What on earth is point_batch_size for the transformers SamModel?

Hello everyone, after scouring the internet and refactoring my code several times, I am at my wit’s end with an issue related to the SamModel from the transformers package and hoping somebody on here may see what I am missing.

Background

I am trying to fine tune SAM. There are several tutorials doing this very thing online, however I have not been able to find a single one that uses control points, all use bounding boxes as inputs. Somehow, this seemingly trivial issue has ground all productivity to a halt.
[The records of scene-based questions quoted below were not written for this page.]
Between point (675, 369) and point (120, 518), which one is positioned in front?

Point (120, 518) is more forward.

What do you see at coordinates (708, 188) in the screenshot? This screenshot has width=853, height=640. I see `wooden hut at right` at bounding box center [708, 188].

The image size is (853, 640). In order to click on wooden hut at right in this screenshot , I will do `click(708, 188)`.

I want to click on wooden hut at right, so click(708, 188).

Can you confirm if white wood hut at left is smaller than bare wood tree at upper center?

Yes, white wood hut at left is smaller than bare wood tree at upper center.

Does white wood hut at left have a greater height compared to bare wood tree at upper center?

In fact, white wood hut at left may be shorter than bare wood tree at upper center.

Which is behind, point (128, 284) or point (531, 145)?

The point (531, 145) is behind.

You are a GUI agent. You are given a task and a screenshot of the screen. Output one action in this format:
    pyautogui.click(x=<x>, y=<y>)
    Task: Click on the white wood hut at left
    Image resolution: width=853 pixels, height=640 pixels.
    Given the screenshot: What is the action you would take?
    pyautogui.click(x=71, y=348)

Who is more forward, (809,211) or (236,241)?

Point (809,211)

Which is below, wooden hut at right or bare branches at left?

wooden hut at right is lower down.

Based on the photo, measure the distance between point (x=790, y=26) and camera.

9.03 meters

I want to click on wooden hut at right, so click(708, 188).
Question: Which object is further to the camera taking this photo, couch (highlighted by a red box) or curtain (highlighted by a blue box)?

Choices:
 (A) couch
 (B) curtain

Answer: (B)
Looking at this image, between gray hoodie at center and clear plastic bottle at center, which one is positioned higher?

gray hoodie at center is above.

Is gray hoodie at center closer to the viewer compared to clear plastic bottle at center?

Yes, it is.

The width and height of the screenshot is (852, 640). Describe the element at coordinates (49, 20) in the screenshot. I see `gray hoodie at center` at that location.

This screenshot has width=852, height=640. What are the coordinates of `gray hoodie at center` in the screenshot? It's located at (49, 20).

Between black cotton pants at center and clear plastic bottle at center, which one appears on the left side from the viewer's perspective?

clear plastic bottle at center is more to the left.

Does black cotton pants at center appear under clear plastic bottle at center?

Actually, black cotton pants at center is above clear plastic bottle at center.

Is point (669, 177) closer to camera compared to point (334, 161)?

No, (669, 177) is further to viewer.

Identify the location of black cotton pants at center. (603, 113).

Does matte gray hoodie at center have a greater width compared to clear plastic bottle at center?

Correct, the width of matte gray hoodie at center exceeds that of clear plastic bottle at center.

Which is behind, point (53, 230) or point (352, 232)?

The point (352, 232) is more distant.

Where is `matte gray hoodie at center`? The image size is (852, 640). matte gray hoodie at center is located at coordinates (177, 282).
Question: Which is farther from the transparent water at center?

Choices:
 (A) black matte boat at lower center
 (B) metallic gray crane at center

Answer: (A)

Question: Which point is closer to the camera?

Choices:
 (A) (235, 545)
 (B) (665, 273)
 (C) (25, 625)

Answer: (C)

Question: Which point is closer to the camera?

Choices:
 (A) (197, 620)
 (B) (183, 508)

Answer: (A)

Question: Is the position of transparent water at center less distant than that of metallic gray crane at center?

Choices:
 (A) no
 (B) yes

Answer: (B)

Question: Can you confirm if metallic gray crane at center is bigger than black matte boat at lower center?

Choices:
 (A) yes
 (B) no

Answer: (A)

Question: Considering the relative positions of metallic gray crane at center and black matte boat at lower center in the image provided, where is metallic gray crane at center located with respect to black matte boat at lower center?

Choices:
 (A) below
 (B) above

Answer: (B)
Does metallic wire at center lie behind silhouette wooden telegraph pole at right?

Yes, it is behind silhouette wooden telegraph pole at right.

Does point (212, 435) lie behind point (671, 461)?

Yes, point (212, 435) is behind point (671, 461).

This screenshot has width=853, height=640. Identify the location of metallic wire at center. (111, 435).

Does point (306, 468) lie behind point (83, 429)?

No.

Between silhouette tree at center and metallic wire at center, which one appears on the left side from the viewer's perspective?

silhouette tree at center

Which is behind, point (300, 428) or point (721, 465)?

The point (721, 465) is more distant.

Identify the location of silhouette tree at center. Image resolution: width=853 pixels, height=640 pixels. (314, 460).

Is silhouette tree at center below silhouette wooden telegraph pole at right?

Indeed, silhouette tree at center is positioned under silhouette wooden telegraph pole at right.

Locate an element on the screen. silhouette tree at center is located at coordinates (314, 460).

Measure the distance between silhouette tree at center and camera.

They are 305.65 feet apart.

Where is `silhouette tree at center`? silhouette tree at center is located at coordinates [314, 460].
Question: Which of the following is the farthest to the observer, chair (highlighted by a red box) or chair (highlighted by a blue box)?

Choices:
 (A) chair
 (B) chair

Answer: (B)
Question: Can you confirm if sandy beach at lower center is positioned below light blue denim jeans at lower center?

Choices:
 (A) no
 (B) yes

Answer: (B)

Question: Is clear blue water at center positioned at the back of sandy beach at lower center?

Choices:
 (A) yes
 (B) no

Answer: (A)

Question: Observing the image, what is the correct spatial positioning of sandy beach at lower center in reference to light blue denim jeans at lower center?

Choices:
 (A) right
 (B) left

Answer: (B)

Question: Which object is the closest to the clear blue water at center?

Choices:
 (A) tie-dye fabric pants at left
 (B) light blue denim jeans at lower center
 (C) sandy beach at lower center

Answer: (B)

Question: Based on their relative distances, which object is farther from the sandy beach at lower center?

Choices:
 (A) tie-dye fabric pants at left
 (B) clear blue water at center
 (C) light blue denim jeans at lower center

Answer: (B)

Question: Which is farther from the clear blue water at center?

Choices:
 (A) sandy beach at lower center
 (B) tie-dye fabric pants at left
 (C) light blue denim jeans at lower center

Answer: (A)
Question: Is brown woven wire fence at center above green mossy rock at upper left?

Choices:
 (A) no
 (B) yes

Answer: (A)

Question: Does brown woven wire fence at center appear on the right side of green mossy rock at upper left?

When prompting the SAM model at inference time I was able to get predictions using control point inputs without issue by supplying control points in this form as per the documentation:

input_points: [[ 68 115], [ 79  45], [ 52 261], [ 44 169], [244 496], [115 495] ... ]
input_labels: [1, 1, 1, 1, 0, 0 ... ]

I assumed this would be the form for providing input points and labels at training time too and the documentation (kindof, we will get to that) seemed to say the same. If I print out an element of my dataset class and batch element, we get the following outputs, respectively:

# train_dataset[0].items()
pixel_values torch.Size([3, 1024, 1024])
original_sizes torch.Size([2])
reshaped_input_sizes torch.Size([2])
input_points torch.Size([5, 2])
input_labels torch.Size([5, 1])
ground_truth_mask (1024, 1024)

# batch.items()
pixel_values torch.Size([2, 3, 1024, 1024])
original_sizes torch.Size([2, 2])
reshaped_input_sizes torch.Size([2, 2])
input_points torch.Size([2, 5, 2])
input_labels torch.Size([2, 5, 1])
ground_truth_mask torch.Size([2, 1024, 1024])

Note that batch size is 2, not that I can see how that would matter. The relevant shapes are those of input_points and input_labels, with each having the following shapes in the batched item:

  • input_points torch.Size([2, 5, 2]): batch size, number of points, dimensionality of points (2 since they represent x,y coords)
  • input_labels torch.Size([2, 5, 1]): batch size, number of labels (equal to number of points), dimensionality of labels (1 since valid labels are either 1, 0, -1 or -10)

Issue

When I instantiate the SamProcessor and try to run a forward pass, I get the error below, complaining about the input_points not being a 4D tensor.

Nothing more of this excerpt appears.